Designing functionalized graphene-stitched-SiC/fluoropolymer novel composite coating with excellent corrosion resistance and hydrogen diffusion barrier properties

The investigation on ordinary hydrogen barrier composite coatings has been limited in terms of corrosion and high-pressure hydrogen environments, which significantly restricts its practical and industrial applications. Herein, a unique nanohybrid two-dimensional (2D) filler, constituting poly-dopamine (PDA) functionalized graphene (Gr) nanosheets and covalently bridged silicon carbide (SiC) nanoflakes assisted by 3-Isocyanatopropyltrimethoxysilane (IPTMS) via hydrolysis reaction, was innovatively proposed and incorporated into fluoroethylene vinyl ether resin (FEVE) to fabricate final composite coating by spin-coating technique. The hydrogen gas barrier and long-term anti-corrosion performances could be simultaneously enhanced by precisely collaborative effects of interfacial interactions fortification among Gr, SiC, and polymer phase as well as centrifugal force promoted Gr orientation during the spinning process.

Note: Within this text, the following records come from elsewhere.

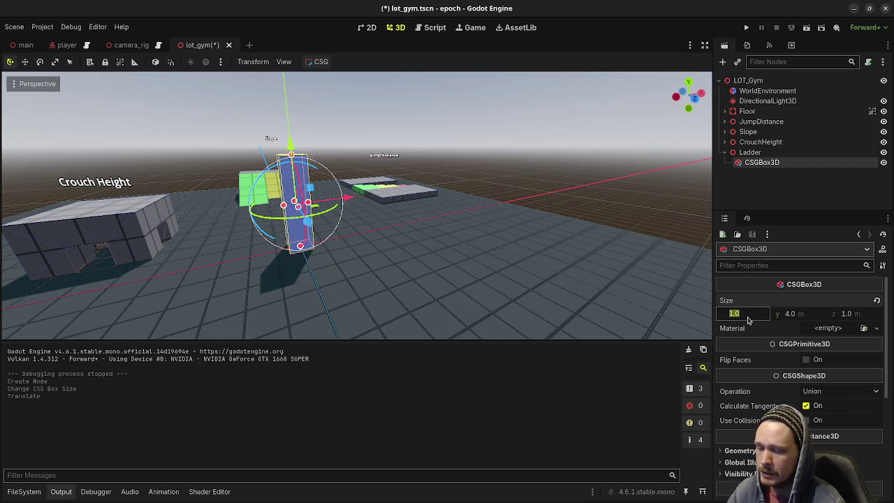
pyautogui.write('3')
pyautogui.click(845, 315)
pyautogui.write('3')
pyautogui.press('Return')
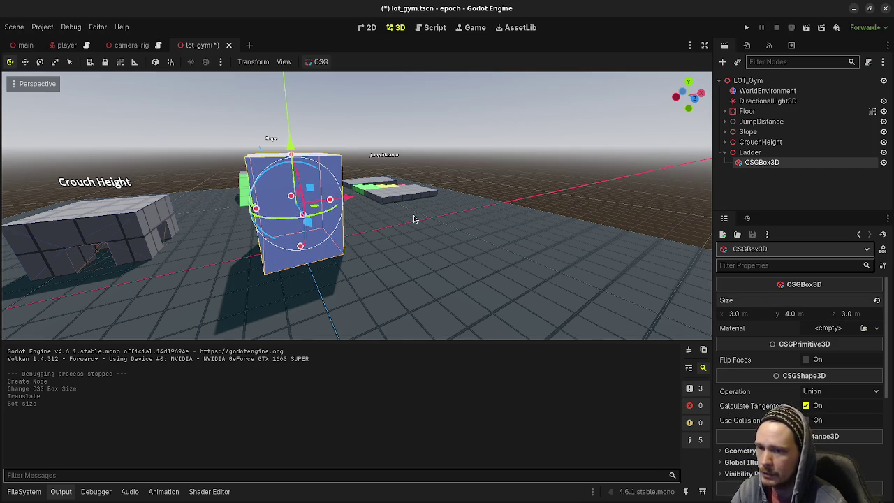
pyautogui.moveTo(415, 219); pyautogui.dragTo(410, 242)
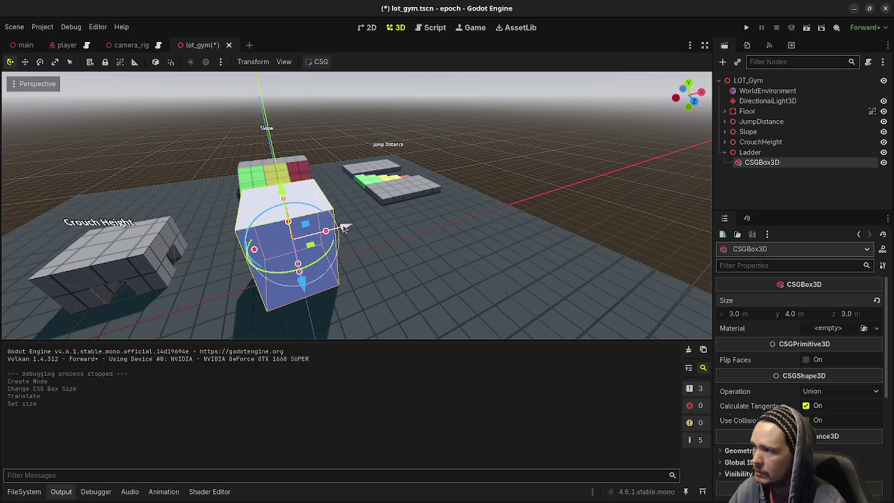
# Step: Duplicate Ladder's CSGBox3D to create CSGBox3D2
pyautogui.click(751, 153)
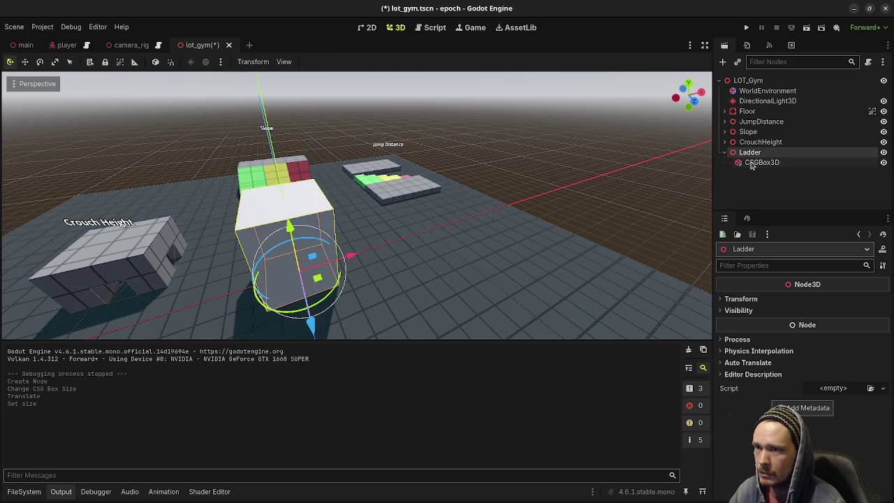
pyautogui.press('ctrl+a')
pyautogui.click(373, 411)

The optimum sample demonstrated high |Z|0.01Hz values of 3.1 × 1011 Ω cm2 and 3.37 × 1011 Ω cm2 throughout 90 d saltwater immersion and 6-day 1.5 MPa pressurized hydrogen environment exposure respectively. Moreover, its permeability coefficient decreased by 75.66% compared to the pure sample. Other significant properties including 30d constant salt-spray attack tolerance and high adhesion strength of 12.46 MPa were also achieved to meet industrial demands. This work provided paramount inspiration for designing composite coatings for hydrogen transportation pipeline protection and hydrogen energy usage.